[TEXT EXCERPT — start]

Mini lathe tail stock too high
|Pat Bravery||11/05/2019 15:28:29|
93 forum posts
I have got an Amadeal CJ18A mini lathe and I put an 8 inch test bar in between a 3MT in the chuck spindle and a 2MT in the tail stock whereby I was able to adjust the tail stock quite easily. Then I decided to check the test bar for horizontal and found that the DTI show that the tail stock is higher, over the 8 inches, it rises by 0.18mm. I have stripped the tail stock and checked for swarf and burrs and anything that could cause it and reassembled it dry and I still get the same result. The lathe has not had much use so it should not be caused by wear, any ideas? I could put a shim under the headstock I suppose but am I missing something. Thanks Pat
|Fowlers Fury||11/05/2019 16:00:56|
328 forum posts
Pat, how did you measure with the dtiI that the tailstock was higher?
|Martin of Wick||11/05/2019 16:28:28|
|124 forum posts|
I commiserate with you having suffered similar tailstock issues on this lathe and another smaller sino lathe.

[TEXT EXCERPT — finish]

◆ **TASK INSTRUCTIONS**:
[A] Answer these from the lathe tailstock thread, one per line:
(i) Which mini lathe model does Pat Bravery own?
(ii) By how much did the tailstock rise over the 8 inches?
(iii) How many forum posts does Fowlers Fury have?
[B] Carry on the lathe tailstock thread from the point where it stops.

[DATA SECTION — start]

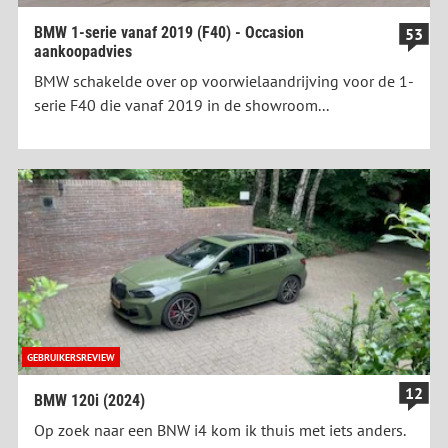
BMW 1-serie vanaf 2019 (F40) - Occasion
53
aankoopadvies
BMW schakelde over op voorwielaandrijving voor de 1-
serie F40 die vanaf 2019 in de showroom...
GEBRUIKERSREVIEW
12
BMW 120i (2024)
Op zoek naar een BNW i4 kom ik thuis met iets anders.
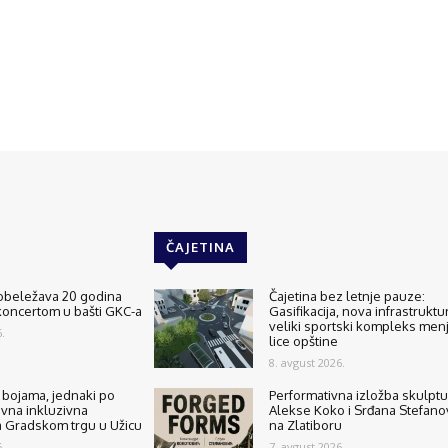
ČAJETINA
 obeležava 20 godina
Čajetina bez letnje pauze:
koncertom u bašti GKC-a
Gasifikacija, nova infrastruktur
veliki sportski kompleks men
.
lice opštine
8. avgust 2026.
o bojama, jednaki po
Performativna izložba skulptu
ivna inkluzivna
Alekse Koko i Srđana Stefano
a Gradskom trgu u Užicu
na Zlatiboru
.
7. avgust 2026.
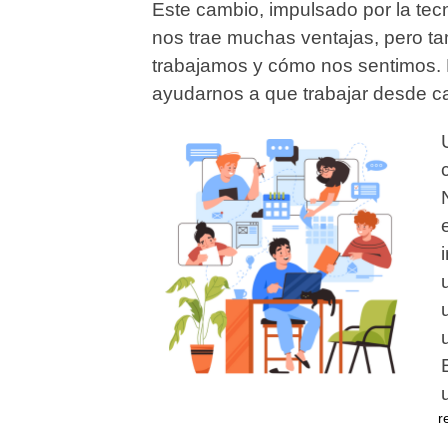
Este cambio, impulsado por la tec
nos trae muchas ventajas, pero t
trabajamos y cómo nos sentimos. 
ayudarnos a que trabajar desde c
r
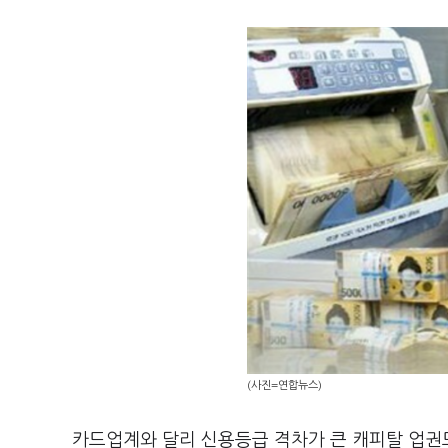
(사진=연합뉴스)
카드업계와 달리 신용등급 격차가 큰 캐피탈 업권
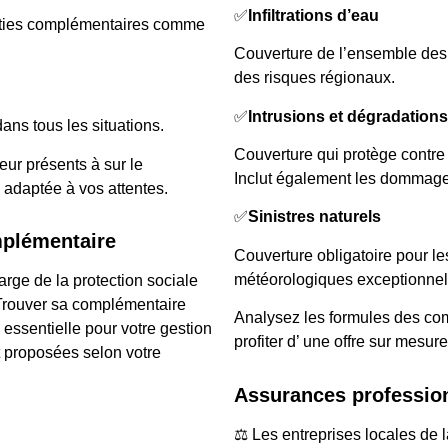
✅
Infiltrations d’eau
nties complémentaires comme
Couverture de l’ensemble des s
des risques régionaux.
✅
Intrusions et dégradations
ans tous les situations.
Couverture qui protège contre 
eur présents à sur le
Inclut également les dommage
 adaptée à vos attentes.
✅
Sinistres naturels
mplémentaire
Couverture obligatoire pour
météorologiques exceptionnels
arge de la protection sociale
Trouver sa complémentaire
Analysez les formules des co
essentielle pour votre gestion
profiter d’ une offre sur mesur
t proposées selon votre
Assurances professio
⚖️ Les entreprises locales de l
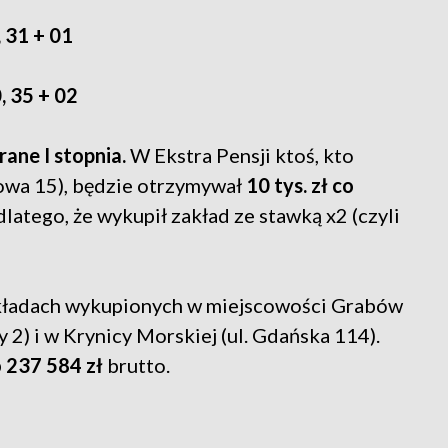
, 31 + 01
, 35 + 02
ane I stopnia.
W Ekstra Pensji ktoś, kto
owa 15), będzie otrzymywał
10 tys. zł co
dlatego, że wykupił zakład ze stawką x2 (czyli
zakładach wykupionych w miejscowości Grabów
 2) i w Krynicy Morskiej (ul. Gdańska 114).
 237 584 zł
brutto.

[DATA SECTION — finish]
[DATA SECTION — start]

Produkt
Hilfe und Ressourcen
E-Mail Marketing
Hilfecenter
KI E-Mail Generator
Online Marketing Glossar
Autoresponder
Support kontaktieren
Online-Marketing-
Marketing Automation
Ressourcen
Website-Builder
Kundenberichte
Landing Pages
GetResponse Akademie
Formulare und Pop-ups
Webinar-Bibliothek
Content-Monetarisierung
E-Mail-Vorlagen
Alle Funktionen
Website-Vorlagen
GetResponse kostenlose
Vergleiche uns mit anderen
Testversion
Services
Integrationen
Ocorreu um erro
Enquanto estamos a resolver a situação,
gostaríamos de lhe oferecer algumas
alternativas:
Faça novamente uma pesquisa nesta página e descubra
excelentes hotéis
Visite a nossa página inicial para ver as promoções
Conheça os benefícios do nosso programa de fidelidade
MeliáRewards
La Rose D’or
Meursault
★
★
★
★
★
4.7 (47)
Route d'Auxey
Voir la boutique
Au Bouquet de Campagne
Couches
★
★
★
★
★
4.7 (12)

[DATA SECTION — finish]

◆ **WRITTEN RESPONSES**:
[A]
(i) An Amadeal CJ18A
(ii) 0.18mm
(iii) 328

[B]
I am no expert but from my understanding, this is not an uncommon problem. I had the same lathe and encountered similar issues with erratic tailstock readings. In my case, the problem was due to an incompletely reamed MT2 taper in the barrel, but even when this was sorted, I spent the best part of half a day setting it to be collinear with the bed and centred on the head.
Before even considering shimming the headstock, I would advise the first action is to check and confirm the headstock spindle is collinear with the bed in xy and zx plane. You will need preferably a 3 MT test bar or 3/2 MT sleeve. If it appears the spindle is aligned accurately, move on to tailstock (if the spindle is not aligned, depending on severity,you will have to decide whether you wish to attempt to rectify yourself of contact Amadeal and request a replacement).
Next ,check the fitting of the MT2 test bar in the tailstock and absolutely confirm that you can see no play in the taper as it enters the barrel (push backwards and forwards with some vigour to confirm this). In my case It took me a while to recognise that the MT2 was only being griped at the narrow end and there was 10 thou of play at the front of the barrel (partly because I didn't want to believe it!)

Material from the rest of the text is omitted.